───── Data for processing

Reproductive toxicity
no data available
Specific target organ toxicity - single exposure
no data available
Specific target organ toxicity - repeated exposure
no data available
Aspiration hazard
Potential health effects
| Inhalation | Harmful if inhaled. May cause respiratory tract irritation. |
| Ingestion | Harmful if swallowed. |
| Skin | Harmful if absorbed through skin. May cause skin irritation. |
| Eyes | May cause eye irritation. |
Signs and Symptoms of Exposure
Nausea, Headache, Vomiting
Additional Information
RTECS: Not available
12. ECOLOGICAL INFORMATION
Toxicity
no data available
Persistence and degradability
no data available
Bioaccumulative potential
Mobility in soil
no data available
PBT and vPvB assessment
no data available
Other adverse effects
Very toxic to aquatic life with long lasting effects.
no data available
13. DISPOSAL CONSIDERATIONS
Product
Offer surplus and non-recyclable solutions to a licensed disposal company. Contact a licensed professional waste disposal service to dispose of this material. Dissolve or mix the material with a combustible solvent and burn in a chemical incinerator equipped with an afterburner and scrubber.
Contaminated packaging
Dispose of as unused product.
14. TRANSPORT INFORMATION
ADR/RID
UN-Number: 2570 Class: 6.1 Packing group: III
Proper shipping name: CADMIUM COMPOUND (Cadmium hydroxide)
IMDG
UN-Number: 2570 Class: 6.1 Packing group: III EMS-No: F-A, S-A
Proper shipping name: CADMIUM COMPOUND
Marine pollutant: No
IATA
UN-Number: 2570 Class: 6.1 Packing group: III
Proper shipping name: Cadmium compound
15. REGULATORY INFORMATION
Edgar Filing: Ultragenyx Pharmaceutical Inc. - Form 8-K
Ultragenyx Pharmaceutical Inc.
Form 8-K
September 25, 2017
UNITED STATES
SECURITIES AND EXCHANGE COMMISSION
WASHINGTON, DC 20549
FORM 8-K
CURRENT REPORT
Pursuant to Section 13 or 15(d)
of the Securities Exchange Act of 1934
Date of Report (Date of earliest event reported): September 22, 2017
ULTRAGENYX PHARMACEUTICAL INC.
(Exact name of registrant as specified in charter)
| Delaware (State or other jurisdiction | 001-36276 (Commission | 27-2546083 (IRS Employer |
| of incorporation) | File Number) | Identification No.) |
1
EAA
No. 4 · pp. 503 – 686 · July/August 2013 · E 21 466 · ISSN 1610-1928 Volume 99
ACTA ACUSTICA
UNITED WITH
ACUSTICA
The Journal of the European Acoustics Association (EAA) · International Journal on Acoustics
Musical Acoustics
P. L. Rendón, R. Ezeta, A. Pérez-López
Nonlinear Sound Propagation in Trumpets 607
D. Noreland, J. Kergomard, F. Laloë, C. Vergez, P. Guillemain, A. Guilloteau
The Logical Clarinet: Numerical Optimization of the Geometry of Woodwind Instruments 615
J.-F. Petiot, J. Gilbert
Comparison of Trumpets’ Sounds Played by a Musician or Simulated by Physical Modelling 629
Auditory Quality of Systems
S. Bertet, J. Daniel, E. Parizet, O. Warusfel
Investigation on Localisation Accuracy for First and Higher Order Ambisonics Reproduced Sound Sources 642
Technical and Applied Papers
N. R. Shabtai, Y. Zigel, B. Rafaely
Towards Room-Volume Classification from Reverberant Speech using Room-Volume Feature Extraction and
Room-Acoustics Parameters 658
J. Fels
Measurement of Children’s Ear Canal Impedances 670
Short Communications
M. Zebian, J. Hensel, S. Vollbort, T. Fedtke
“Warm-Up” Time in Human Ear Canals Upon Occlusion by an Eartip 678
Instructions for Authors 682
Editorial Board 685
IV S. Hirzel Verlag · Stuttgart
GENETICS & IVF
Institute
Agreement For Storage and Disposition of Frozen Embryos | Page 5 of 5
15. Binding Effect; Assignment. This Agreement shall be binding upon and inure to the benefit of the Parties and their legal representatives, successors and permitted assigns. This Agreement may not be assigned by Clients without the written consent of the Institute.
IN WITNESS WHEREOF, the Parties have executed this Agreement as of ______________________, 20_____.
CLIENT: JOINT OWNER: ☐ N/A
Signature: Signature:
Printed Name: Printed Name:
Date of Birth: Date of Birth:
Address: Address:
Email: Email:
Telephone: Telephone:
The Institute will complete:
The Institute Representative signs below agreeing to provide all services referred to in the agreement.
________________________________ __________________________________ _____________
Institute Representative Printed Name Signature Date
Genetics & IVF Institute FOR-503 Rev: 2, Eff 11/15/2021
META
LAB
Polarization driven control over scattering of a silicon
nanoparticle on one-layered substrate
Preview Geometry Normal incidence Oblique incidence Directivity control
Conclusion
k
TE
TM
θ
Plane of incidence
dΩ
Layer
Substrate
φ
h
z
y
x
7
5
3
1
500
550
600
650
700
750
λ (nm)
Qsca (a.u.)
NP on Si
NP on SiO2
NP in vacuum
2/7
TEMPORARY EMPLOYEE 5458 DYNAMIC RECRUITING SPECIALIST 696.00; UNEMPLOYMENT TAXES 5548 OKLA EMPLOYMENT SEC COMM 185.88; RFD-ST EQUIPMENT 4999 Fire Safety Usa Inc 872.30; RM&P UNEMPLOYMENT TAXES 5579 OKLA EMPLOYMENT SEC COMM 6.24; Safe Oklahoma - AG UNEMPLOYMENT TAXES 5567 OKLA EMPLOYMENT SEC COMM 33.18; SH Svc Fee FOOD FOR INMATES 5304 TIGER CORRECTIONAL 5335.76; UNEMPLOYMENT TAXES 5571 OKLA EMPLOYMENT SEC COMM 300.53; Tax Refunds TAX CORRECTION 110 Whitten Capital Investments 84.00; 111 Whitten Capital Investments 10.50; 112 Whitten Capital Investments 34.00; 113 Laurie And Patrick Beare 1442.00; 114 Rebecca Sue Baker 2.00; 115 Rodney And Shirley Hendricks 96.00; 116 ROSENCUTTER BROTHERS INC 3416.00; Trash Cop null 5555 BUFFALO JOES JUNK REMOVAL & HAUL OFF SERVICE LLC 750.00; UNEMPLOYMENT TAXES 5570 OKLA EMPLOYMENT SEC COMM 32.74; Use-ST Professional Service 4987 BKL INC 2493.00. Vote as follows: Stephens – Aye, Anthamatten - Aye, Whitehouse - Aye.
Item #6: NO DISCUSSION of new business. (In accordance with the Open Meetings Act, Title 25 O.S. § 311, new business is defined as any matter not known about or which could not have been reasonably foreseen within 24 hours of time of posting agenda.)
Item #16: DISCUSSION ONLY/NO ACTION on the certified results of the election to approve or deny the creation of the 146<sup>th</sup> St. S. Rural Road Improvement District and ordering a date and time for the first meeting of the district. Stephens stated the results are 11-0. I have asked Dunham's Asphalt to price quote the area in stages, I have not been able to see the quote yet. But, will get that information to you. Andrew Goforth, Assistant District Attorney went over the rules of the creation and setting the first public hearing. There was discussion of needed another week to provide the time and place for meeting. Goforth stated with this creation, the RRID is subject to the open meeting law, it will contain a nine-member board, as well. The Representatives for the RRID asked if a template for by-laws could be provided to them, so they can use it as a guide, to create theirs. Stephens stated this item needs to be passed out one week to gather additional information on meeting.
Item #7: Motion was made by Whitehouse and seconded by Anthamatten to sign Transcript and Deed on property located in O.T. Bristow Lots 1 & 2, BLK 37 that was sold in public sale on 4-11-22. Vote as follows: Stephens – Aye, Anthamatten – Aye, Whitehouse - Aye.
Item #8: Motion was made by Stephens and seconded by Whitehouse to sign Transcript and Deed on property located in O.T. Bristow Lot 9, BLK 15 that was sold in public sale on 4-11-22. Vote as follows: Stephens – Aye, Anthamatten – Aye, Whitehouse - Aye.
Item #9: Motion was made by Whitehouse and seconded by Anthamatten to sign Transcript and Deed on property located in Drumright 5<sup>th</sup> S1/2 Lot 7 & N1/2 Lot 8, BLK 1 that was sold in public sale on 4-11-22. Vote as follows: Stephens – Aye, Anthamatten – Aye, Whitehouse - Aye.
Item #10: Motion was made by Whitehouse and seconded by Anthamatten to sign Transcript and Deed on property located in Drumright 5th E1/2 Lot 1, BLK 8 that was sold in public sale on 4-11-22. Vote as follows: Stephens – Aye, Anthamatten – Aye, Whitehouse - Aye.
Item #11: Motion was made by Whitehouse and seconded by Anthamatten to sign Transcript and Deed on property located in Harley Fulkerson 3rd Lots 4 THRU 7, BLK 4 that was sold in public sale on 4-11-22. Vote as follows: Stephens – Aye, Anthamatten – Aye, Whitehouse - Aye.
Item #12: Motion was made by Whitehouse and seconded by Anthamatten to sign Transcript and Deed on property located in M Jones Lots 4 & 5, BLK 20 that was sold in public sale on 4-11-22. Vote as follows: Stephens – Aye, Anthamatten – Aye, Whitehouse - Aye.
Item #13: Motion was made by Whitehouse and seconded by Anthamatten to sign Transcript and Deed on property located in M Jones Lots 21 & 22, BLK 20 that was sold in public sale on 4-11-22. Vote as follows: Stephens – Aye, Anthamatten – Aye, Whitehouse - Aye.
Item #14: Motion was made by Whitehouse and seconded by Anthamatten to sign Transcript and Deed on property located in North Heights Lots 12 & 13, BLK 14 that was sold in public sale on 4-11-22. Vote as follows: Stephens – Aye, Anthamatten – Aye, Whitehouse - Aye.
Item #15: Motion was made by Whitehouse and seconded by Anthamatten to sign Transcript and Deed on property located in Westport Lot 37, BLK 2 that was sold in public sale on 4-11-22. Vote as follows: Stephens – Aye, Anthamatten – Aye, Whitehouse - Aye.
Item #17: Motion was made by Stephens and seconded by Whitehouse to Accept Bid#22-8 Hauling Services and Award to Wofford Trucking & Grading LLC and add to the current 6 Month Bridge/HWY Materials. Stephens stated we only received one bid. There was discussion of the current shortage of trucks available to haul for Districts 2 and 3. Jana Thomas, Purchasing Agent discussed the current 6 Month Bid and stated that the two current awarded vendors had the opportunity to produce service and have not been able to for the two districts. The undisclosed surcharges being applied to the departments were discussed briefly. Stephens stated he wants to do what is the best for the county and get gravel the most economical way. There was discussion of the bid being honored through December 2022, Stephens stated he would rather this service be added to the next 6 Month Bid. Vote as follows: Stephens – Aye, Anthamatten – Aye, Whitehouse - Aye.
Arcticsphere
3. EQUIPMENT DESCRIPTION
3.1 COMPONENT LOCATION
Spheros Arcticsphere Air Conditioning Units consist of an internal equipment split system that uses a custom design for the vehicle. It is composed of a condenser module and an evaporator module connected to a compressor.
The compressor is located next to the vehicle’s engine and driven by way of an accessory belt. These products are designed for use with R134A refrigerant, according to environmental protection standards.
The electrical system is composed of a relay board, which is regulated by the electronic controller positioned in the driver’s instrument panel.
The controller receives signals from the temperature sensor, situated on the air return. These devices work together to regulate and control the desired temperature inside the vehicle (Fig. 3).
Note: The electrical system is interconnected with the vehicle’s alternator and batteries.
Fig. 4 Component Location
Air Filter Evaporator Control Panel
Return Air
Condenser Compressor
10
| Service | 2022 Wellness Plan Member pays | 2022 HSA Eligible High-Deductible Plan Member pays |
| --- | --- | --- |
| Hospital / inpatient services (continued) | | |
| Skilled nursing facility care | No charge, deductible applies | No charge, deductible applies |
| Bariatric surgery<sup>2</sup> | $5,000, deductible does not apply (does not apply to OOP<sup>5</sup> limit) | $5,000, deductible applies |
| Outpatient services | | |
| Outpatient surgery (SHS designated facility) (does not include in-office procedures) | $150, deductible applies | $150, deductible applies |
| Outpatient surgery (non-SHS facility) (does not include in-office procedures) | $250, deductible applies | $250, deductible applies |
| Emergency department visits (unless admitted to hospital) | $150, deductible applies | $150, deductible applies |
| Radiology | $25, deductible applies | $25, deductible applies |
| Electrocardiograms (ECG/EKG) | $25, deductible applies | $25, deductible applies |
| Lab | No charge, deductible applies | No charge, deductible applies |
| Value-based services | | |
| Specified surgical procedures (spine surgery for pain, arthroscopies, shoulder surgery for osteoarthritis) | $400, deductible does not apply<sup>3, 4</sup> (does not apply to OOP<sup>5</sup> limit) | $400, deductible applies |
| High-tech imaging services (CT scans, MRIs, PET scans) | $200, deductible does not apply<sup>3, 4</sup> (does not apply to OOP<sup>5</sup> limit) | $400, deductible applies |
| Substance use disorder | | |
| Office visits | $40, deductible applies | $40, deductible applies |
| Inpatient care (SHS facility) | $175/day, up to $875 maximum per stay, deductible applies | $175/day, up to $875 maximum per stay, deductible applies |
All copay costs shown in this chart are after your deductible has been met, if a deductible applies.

──────────

All that belongs in the answer is an exact copy of the lines from the start of the records above through the line with "Contaminated packaging".

- **Worked solution**
Reproductive toxicity
no data available
Specific target organ toxicity - single exposure
no data available
Specific target organ toxicity - repeated exposure
no data available
Aspiration hazard
Potential health effects
| Inhalation | Harmful if inhaled. May cause respiratory tract irritation. |
| Ingestion | Harmful if swallowed. |
| Skin | Harmful if absorbed through skin. May cause skin irritation. |
| Eyes | May cause eye irritation. |
Signs and Symptoms of Exposure
Nausea, Headache, Vomiting
Additional Information
RTECS: Not available
12. ECOLOGICAL INFORMATION
Toxicity
no data available
Persistence and degradability
no data available
Bioaccumulative potential
Mobility in soil
no data available
PBT and vPvB assessment
no data available
Other adverse effects
Very toxic to aquatic life with long lasting effects.
no data available
13. DISPOSAL CONSIDERATIONS
Product
Offer surplus and non-recyclable solutions to a licensed disposal company. Contact a licensed professional waste disposal service to dispose of this material. Dissolve or mix the material with a combustible solvent and burn in a chemical incinerator equipped with an afterburner and scrubber.
Contaminated packaging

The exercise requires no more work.